On 16 December 2011 17:44, Niklas Broberg
With all due respect, the sentiments you give voice to here are a large part of what drives me to do this project in the first place. Haskell is not GHC, and I think that the very dominant position of GHC many times leads to ill thought-through extensions. Since GHC has no competitor, often extensions (meaning behavior as denoted and delimited by some -X flag) are based on what is most convenient from the implementation point of view, rather than what would give the most consistent, logical and modular user experience (not to mention third-party-tool-implementor-trying-to-support-GHC-extensions experience).
I agree. Various record proposals have been rejected because of the "not easily implementable in GHC" constraint. Of course, ease of implementation (and maintenance) is a valid argument, but it has an unusual weight if GHC is the (in practise) only implementation. Other extensions seem to just get added on (what feels like) a whim (e.g., RecordPuns).
As such, I'm not primarily doing this project to get a development tool out, even if that certainly is a very neat thing. I'm just as much doing it to provide a Haskell (front-end) implementation that can serve as a better reference than GHC, one that very explicitly does *not* choose the convenient route to what constitutes an extension, and instead attempts to apply rigid consistency and modularity between extensions. Also, just like for haskell-src-exts I hope to build the type checker from the roots with the user interface as a core design goal, not as a tacked-on afterthought.
Mind you, in no way do I intend any major criticism towards GHC or its implementors. GHC is a truly amazing piece of software, indeed it's probably my personal favorite piece of software of all times. That does not mean it comes free of quirks and shady corners though, and it is my hope that by doing what I do I can help shine a light on them.
Weeeell... I've gotten a little bit of a different perspective on this since working at a company with very high code quality standards (at least for new code). There is practically no observable code review happening. I'm sure Dimitrios and Simon PJ review most of each other's code every now and then, but overall there is very little code review happening (and no formal, recorded code review whatsoever). Cleaning up the GHC code base is a huge task -- it uses lots of dirty tricks (global variables, hash tables, unique generation is non-deterministic, ...) which often complicate efforts tremendously (I tried). The lack of a unit tests doesn't help (just rewriting code so that it can be tested would help quite a bit). Don't get me wrong, I certainly appreciate the work the GHC team is doing, but GHC strikes a fine balance between industrial needs and research needs.
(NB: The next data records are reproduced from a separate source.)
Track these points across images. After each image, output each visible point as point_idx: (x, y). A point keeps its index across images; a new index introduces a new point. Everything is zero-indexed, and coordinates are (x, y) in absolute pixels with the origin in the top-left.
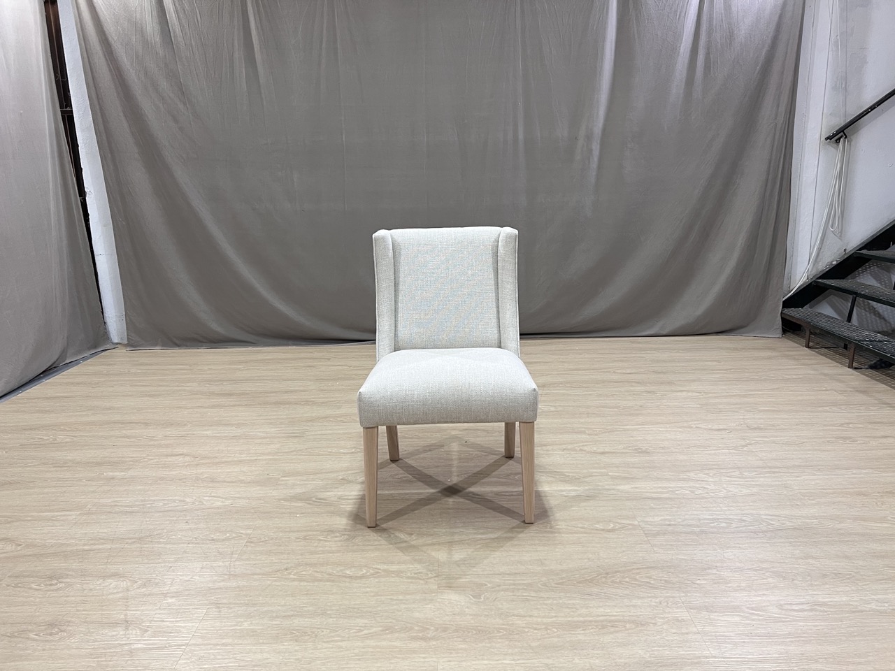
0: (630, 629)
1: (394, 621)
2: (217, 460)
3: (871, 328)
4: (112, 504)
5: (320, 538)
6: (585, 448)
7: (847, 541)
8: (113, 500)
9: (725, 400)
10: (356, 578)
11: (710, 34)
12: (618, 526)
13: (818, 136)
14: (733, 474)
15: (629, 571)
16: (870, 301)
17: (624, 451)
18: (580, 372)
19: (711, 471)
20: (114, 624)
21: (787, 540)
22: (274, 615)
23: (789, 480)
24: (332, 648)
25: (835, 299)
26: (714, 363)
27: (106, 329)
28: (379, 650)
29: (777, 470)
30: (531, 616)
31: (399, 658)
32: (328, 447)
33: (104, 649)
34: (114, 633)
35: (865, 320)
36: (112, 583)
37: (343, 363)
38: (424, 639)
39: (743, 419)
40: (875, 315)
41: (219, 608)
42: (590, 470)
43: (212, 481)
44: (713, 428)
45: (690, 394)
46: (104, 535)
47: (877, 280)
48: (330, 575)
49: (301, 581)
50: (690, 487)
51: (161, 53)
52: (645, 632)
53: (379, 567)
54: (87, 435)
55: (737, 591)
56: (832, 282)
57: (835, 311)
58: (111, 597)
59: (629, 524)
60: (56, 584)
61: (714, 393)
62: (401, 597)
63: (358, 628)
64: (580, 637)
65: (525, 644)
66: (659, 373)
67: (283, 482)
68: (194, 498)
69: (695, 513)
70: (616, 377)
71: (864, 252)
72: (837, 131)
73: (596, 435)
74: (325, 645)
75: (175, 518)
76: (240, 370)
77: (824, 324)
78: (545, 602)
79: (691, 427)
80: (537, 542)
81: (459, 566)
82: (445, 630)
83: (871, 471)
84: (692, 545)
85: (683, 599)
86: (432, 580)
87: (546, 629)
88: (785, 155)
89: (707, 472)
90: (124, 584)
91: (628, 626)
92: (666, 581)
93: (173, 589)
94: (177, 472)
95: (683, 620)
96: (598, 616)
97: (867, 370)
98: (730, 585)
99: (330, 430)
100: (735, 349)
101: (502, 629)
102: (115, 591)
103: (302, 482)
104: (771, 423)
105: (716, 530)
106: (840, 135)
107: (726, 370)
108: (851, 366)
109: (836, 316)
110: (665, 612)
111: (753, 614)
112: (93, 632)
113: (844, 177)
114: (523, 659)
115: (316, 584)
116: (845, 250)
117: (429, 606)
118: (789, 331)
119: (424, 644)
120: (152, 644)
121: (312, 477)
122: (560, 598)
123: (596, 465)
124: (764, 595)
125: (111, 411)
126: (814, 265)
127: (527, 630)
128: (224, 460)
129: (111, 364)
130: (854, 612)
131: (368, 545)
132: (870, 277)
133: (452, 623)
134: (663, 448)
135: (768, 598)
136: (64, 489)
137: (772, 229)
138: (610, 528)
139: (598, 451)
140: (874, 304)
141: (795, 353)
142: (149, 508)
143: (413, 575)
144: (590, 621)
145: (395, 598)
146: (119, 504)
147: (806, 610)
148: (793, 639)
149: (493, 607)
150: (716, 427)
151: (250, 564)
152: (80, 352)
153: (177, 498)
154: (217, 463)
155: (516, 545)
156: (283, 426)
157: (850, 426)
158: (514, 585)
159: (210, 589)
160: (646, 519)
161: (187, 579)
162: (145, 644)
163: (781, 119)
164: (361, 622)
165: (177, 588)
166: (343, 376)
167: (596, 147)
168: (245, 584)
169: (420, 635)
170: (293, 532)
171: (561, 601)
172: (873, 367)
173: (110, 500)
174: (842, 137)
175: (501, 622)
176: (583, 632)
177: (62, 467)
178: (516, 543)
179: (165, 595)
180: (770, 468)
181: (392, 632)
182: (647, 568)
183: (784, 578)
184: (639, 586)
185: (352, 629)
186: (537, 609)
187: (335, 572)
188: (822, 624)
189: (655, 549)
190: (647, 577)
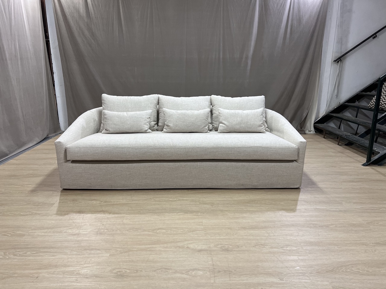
11: (292, 20)
13: (331, 60)
25: (335, 121)
27: (59, 125)
40: (349, 127)
48: (165, 200)
53: (180, 198)
57: (335, 125)
58: (95, 205)
60: (76, 202)
65: (228, 217)
71: (346, 103)
72: (338, 58)
74: (168, 217)
77: (330, 129)
97: (344, 146)
108: (338, 144)
113: (340, 75)
116: (340, 103)
118: (318, 133)
126: (328, 108)
132: (348, 113)
140: (349, 123)
141: (320, 140)
157: (335, 163)
167: (249, 62)
172: (346, 145)
179: (113, 205)
184: (263, 204)
188: (317, 213)
190: (265, 202)
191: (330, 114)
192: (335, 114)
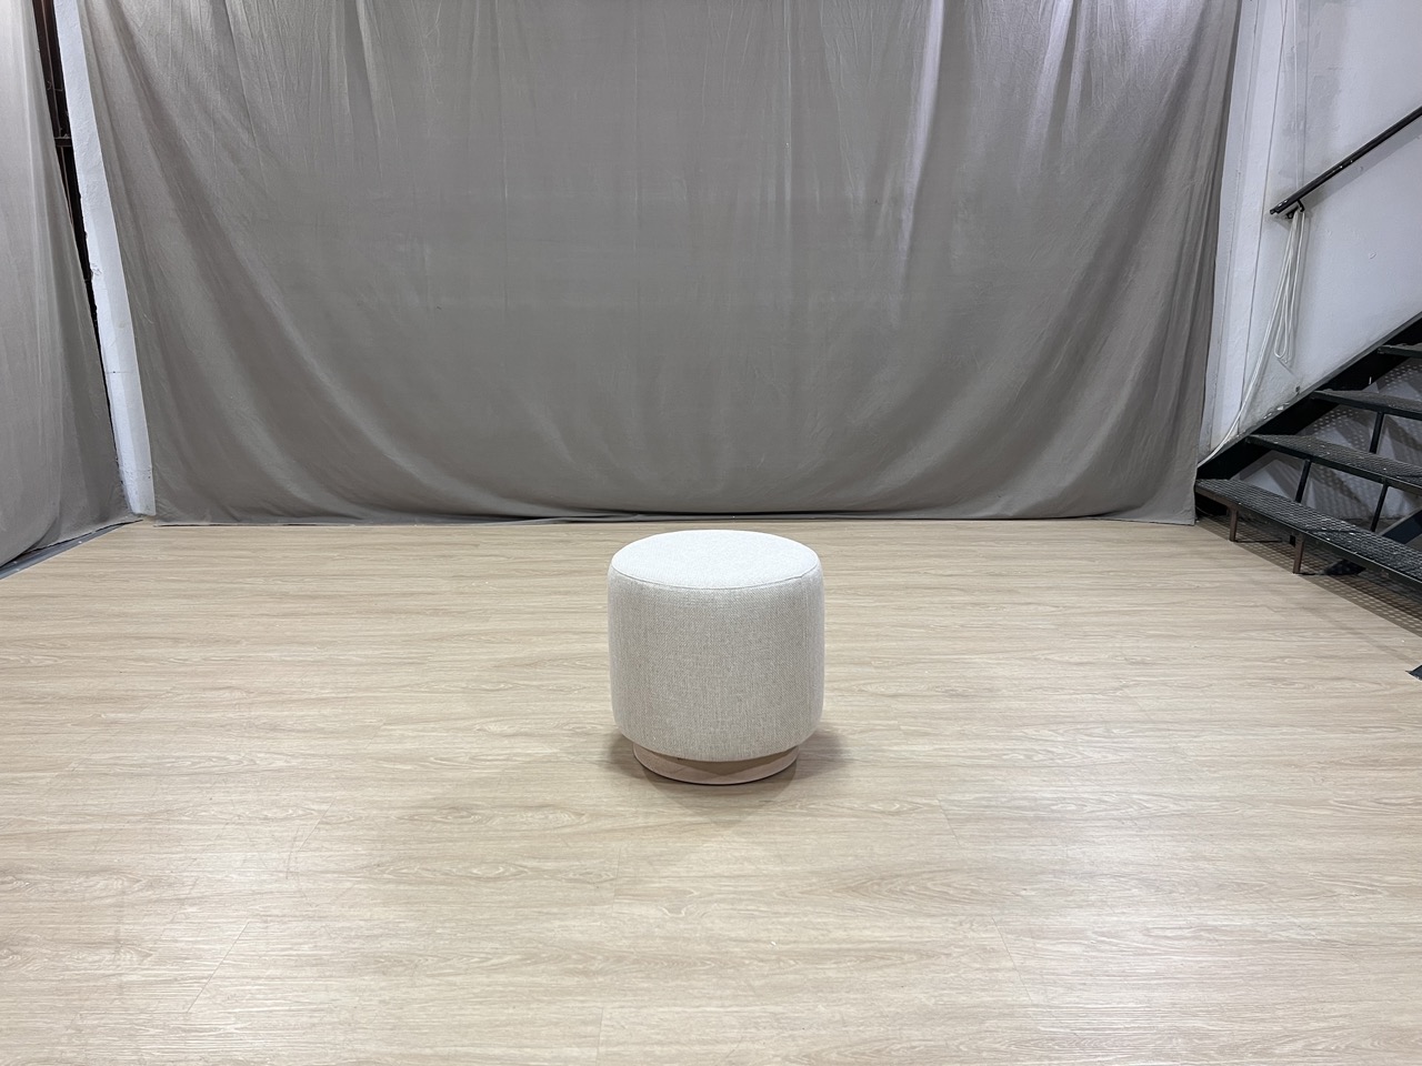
0: (909, 962)
1: (540, 946)
2: (285, 697)
3: (1335, 512)
4: (112, 761)
5: (435, 818)
6: (869, 688)
7: (1263, 835)
8: (112, 755)
9: (1095, 619)
10: (488, 880)
11: (1091, 38)
12: (907, 807)
13: (1258, 207)
14: (1096, 731)
15: (918, 874)
16: (1335, 471)
17: (928, 693)
18: (871, 572)
19: (1062, 726)
20: (101, 944)
21: (1167, 833)
22: (353, 934)
23: (1179, 742)
24: (438, 985)
25: (1278, 465)
26: (1084, 562)
27: (122, 491)
28: (511, 988)
29: (1165, 726)
30: (756, 941)
31: (542, 1001)
32: (462, 681)
33: (78, 981)
34: (96, 958)
35: (1326, 500)
36: (100, 882)
37: (497, 552)
38: (585, 973)
39: (1121, 648)
40: (1342, 492)
41: (266, 922)
42: (872, 722)
43: (274, 728)
44: (1072, 660)
45: (1040, 608)
46: (93, 808)
47: (1346, 438)
48: (447, 874)
49: (400, 883)
50: (1026, 750)
51: (213, 48)
52: (933, 968)
53: (525, 864)
54: (80, 654)
55: (1081, 907)
56: (1276, 440)
57: (1280, 485)
58: (96, 902)
59: (924, 804)
60: (11, 882)
61: (1080, 607)
62: (555, 910)
63: (482, 955)
64: (831, 974)
65: (743, 983)
66: (996, 575)
67: (384, 733)
68: (243, 754)
69: (1031, 788)
70: (926, 580)
71: (1328, 392)
72: (1288, 200)
73: (888, 668)
74: (430, 981)
75: (208, 785)
76: (333, 559)
77: (1259, 504)
78: (782, 920)
79: (1036, 659)
80: (778, 829)
81: (651, 863)
82: (620, 959)
83: (1310, 730)
84: (1019, 837)
85: (997, 919)
86: (607, 885)
87: (779, 960)
88: (1205, 236)
89: (1054, 727)
90: (117, 884)
91: (906, 957)
92: (972, 891)
93: (195, 893)
94: (218, 715)
95: (994, 950)
96: (864, 942)
97: (1322, 577)
98: (1071, 898)
99: (468, 654)
100: (1120, 541)
101: (709, 959)
102: (104, 894)
103: (415, 734)
104: (1163, 655)
105: (1059, 815)
106: (1295, 206)
107: (1099, 573)
108: (1297, 571)
109: (1280, 492)
110: (966, 937)
111: (1103, 942)
112: (63, 956)
113: (1299, 273)
114: (737, 1005)
115: (423, 888)
116: (1298, 389)
117: (598, 924)
118: (1206, 516)
119: (584, 981)
120: (154, 976)
121: (432, 725)
122: (805, 915)
123: (882, 714)
124: (1123, 913)
125: (120, 619)
126: (1249, 411)
127: (747, 962)
128: (295, 697)
129: (125, 547)
130: (1263, 942)
131: (511, 830)
132: (1336, 432)
133: (632, 950)
134: (990, 690)
135: (1130, 919)
136: (35, 738)
137: (1184, 352)
138: (894, 809)
139: (887, 692)
140: (1342, 475)
141: (1213, 549)
142: (169, 768)
143: (577, 877)
144: (849, 950)
145: (545, 911)
146: (122, 762)
147: (1186, 938)
148: (1162, 982)
149: (699, 927)
150: (1076, 659)
151: (321, 856)
152: (79, 526)
153: (214, 754)
154: (283, 702)
155: (744, 833)
156: (394, 647)
157: (1286, 661)
158: (735, 893)
159: (254, 893)
160: (952, 798)
161: (219, 877)
162: (143, 976)
163: (1201, 179)
164: (488, 946)
165: (203, 890)
166: (496, 572)
167: (907, 217)
168: (311, 886)
169: (581, 967)
170: (394, 808)
171: (806, 919)
172: (1329, 572)
173: (107, 756)
174: (1296, 209)
175: (709, 948)
176: (835, 966)
177: (34, 703)
178: (745, 829)
179: (181, 902)
180: (1153, 722)
181: (536, 963)
182: (947, 871)
183: (1158, 889)
184: (931, 897)
185: (474, 957)
186: (767, 930)
187: (454, 870)
188: (1210, 959)
189: (961, 843)
190: (942, 884)
191: (1257, 436)
192: (1276, 437)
I'm just wondering whether the balance is always right.
Answering your specific issues:
1) Yes, it's a lot of work. Probably not half as much as you'd think though, see my previous mail about walking in the footsteps of giants. But beyond that, I think it's work that truly needs to be done, for the greater good of Haskell.
Right OutsideIn(X) (the Journal paper description, not the ICFP'09 version) seems like the right way to go. I wasn't aware of the other paper (the original work on bidirectional type inference seemed very unpredictable in terms of when type annotations are needed, so I'm looking forward to how this new paper handles things).
2) Well, I think I've done a reasonably good job keeping haskell-src-exts up to date so far, even if the last year has been pretty bad in that regard (writing a PhD thesis will do that to you). I'll keep doing it for the type checker as well. But I am but one man, so if anyone else feels like joining the project then they are more than welcome to.
Sort-of-3) Yes, both implementation and maintenance are likely going to be far more costly than the alternative to do a translation via the GHC API. I'm not interested in that alternative though.
Fair enough. As I am interested in building reliable (and maintainable) development tools my priorities are obviously different. For that purpose, using two different implementations can lead to very confusing issues for the user (that's why I was asking about bug compatibility). Apart from the bus factor, there is also the bitrotting issue due to GHC's high velocity. For example, even though HaRe does build again it doesn't support many commonly used GHC extensions and it is difficult to add them into the existing code base (which isn't pretty). Anyway, good luck with your endeavours. / Thomas -- Push the envelope. Watch it bend.